Living within the Core/Data section of the repository these generator interfaces
are quite simple and as with Operation
are extended by other interfaces to
provide a more nuanced set of interfaces you could choose to use over the core
Element/Object generator interfaces.
As an example we will walk through the one of the existing generators that can
take a Neo4j CSV file and convert the entries to Gaffer Elements
.
/**
* An {@link OpenCypherCsvElementGenerator}s that will generate
* Gaffer Elements from Neo4j CSV strings.
*/
@Since("2.0.0")
@Summary("Generates elements from a Neo4j CSV")
public class Neo4jCsvElementGenerator extends OpenCypherCsvElementGenerator {
@Override
protected LinkedHashMap<String, String> getFields() {
return new Neo4jCsvGenerator().getFields();
}
}
This class may appear very simple but the real functionality for this generator
is in the OpenCypherCsvElementGenerator
that it extends. This generator is an
abstract class that implements the ElementGenerator
interface and has a lot of
functionality for handling Open Cypher CSVs.
You can view the full class in the repository
which has the logic for converting the CSV format but the key bit to take note
of is the apply(final Iterable<? extends String> strings)
method. This method
is the main override which will be passed the lines of a CSV file to convert and
return a Iterable<? extends Element>
e.g. a list of Elements
.
This pattern is repeated across many of the different generators and can be used as inspiration for your custom generator. As with the Operations so long as you're implementing the appropriate interfaces it's hard to go far wrong.
Writing an Aggregation Function
We can provide a custom aggregation function in a number of ways, most of the
aggregation functionality is provided by the Koryphe library
sat adjacent to Gaffer. If we want to provide a new "generic" aggregator we
would add it in this Koryphe library. For example lets take a look at the very
simple Max
comparator, this takes a pair of Java 8 Comparables
and finds the
highest value one, this function is applied as an aggregation.
@Since("1.0.0")
@Summary("Calculates the max value")
public class Max extends KorypheBinaryOperator<Comparable> {
@Override
protected Comparable _apply(final Comparable a, final Comparable b) {
return a.compareTo(b) >= 0 ? a : b;
}
}
If we want to add something very specific to a store type or some other
restriction we can add this into the appropriate Store location within Gaffer.

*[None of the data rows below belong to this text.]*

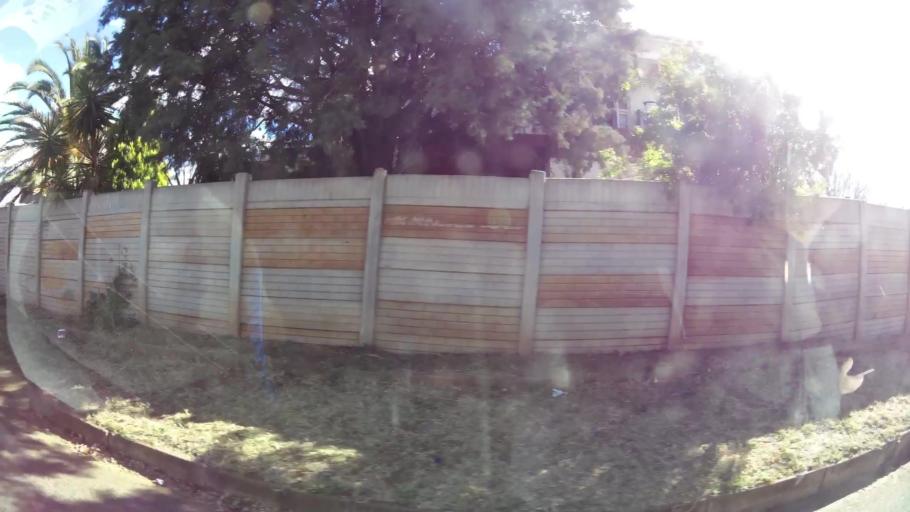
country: ZA
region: North-West
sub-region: Dr Kenneth Kaunda District Municipality
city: Klerksdorp
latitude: -26.8579
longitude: 26.6545
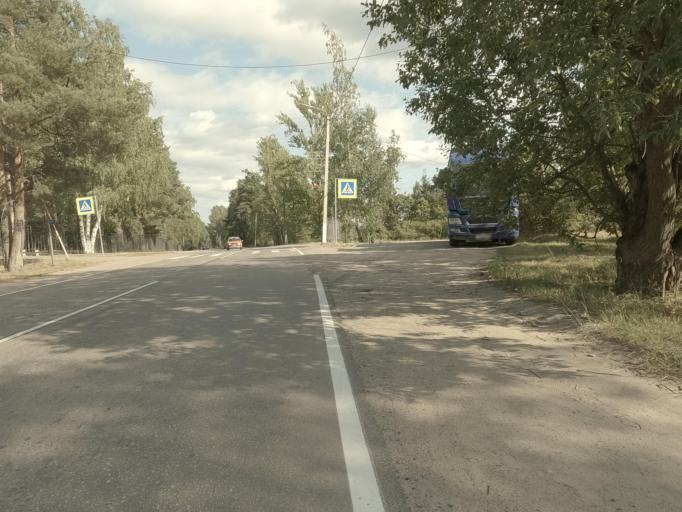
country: RU
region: Leningrad
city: Kamennogorsk
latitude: 60.9476
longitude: 29.1337
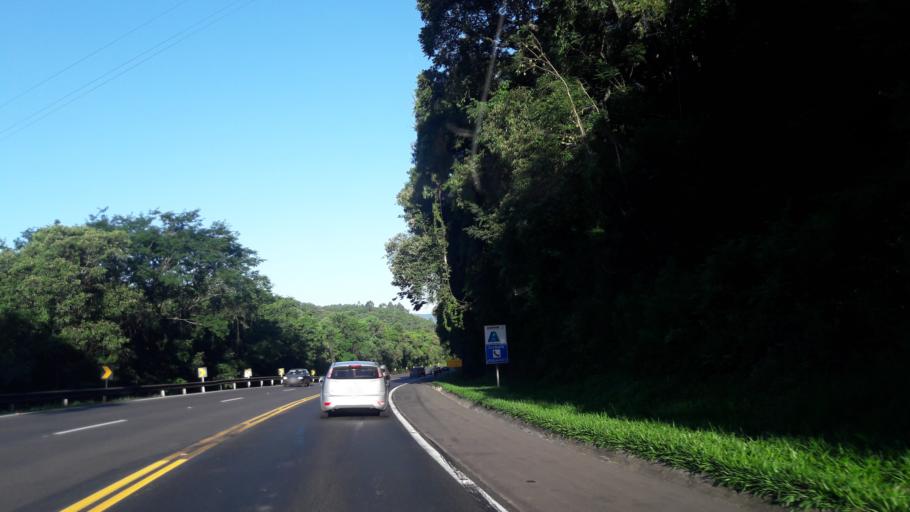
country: BR
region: Parana
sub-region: Prudentopolis
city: Prudentopolis
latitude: -25.3126
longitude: -51.1864
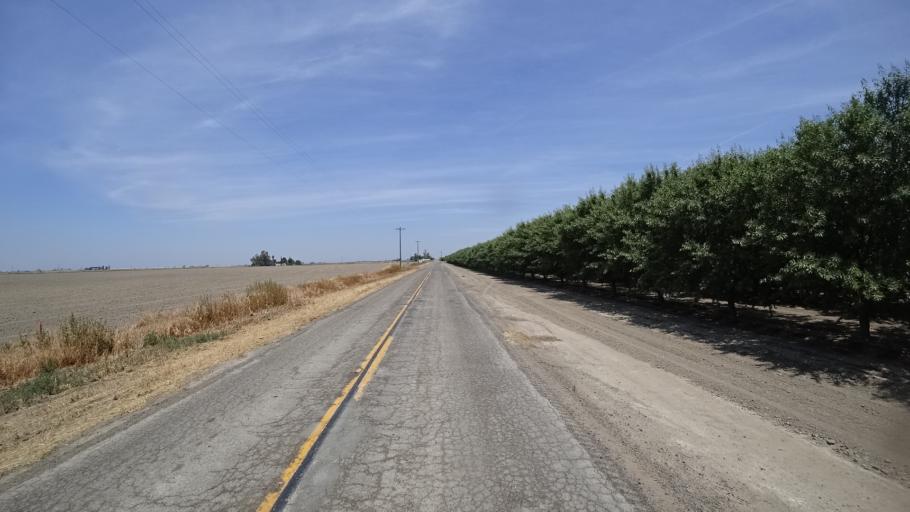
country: US
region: California
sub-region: Fresno County
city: Riverdale
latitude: 36.3883
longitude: -119.8962
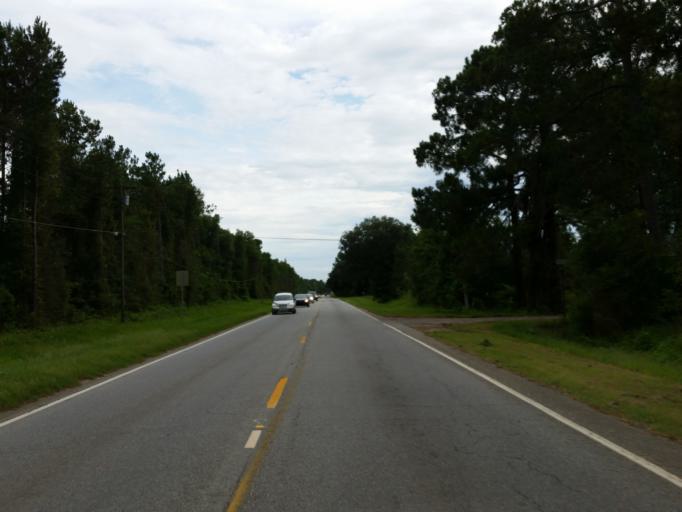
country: US
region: Georgia
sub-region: Lowndes County
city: Valdosta
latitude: 30.7402
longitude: -83.2791
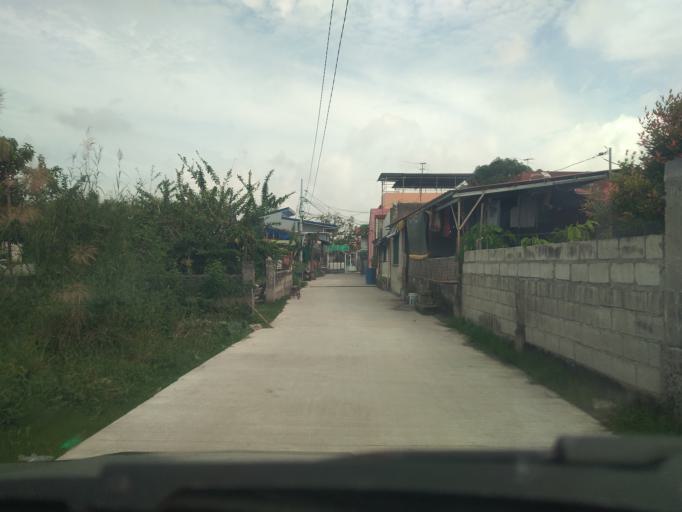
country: PH
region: Central Luzon
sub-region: Province of Pampanga
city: Pau
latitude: 15.0036
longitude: 120.7135
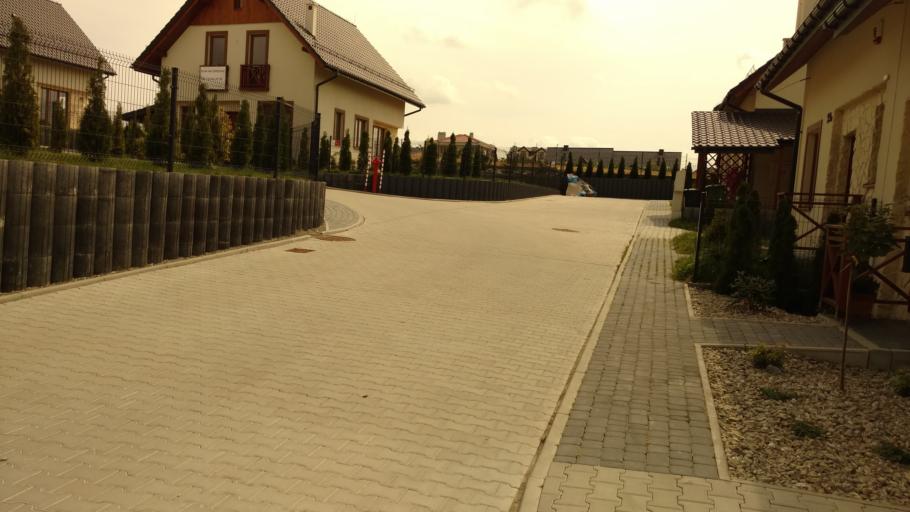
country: PL
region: Lesser Poland Voivodeship
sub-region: Powiat krakowski
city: Michalowice
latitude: 50.1312
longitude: 19.9571
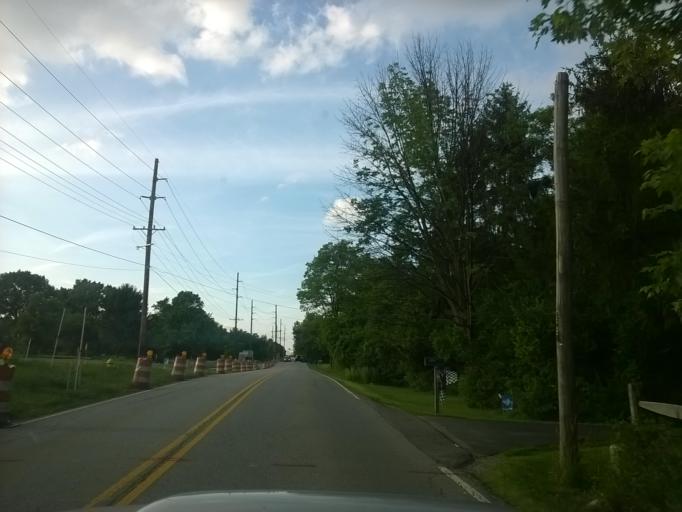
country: US
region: Indiana
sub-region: Hamilton County
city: Carmel
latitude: 39.9959
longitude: -86.0896
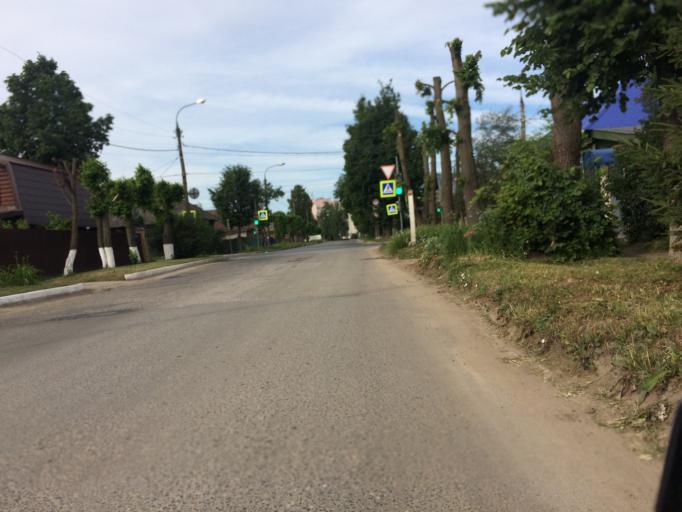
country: RU
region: Mariy-El
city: Yoshkar-Ola
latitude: 56.6470
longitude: 47.9073
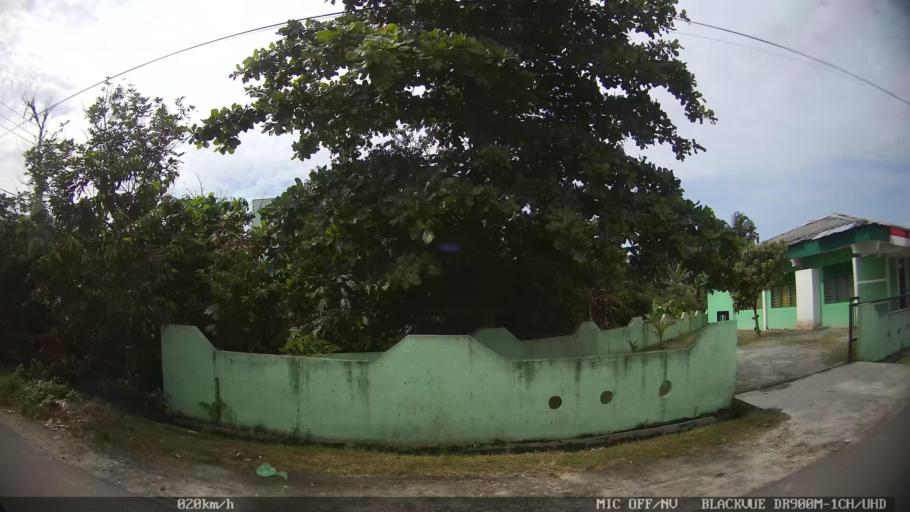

An example of this is the HyperLogLogPlusAggregator
in the Sketches library,
this merges HLLPs together.
@Since("1.0.0")
@Summary("Aggregates HyperLogLogPlus objects")
@Deprecated
public class HyperLogLogPlusAggregator extends KorypheBinaryOperator<HyperLogLogPlus> {
@Override
protected HyperLogLogPlus _apply(final HyperLogLogPlus a, final HyperLogLogPlus b) {
try {
a.addAll(b);
} catch (final CardinalityMergeException exception) {
throw new RuntimeException("An Exception occurred when trying to aggregate the HyperLogLogPlus objects", exception);
}
return a;
}
}
You can also add aggregators by loading a JAR into Accumulo and
accessing it on the classpath, this is more something an administrator
customising their usage of the platform might do rather than a developer. For
development purposes it's usually good to check if you can make use of an
existing function in Koryphe first, if not then you can then write your own to
be loaded into the classpath. As long as the new function extends a
KorypheBinaryOperator<T>
then it can be used as an aggregation function for
Gaffer.
Loading Custom Libraries
Once you have written your custom classes to make them available the simplest way is to compile to a JAR and load on the Java class path at runtime.
If you are using the container images this is as simple as adding your JAR(s) to a directory in the image, this is explained in detail in the deployment guide.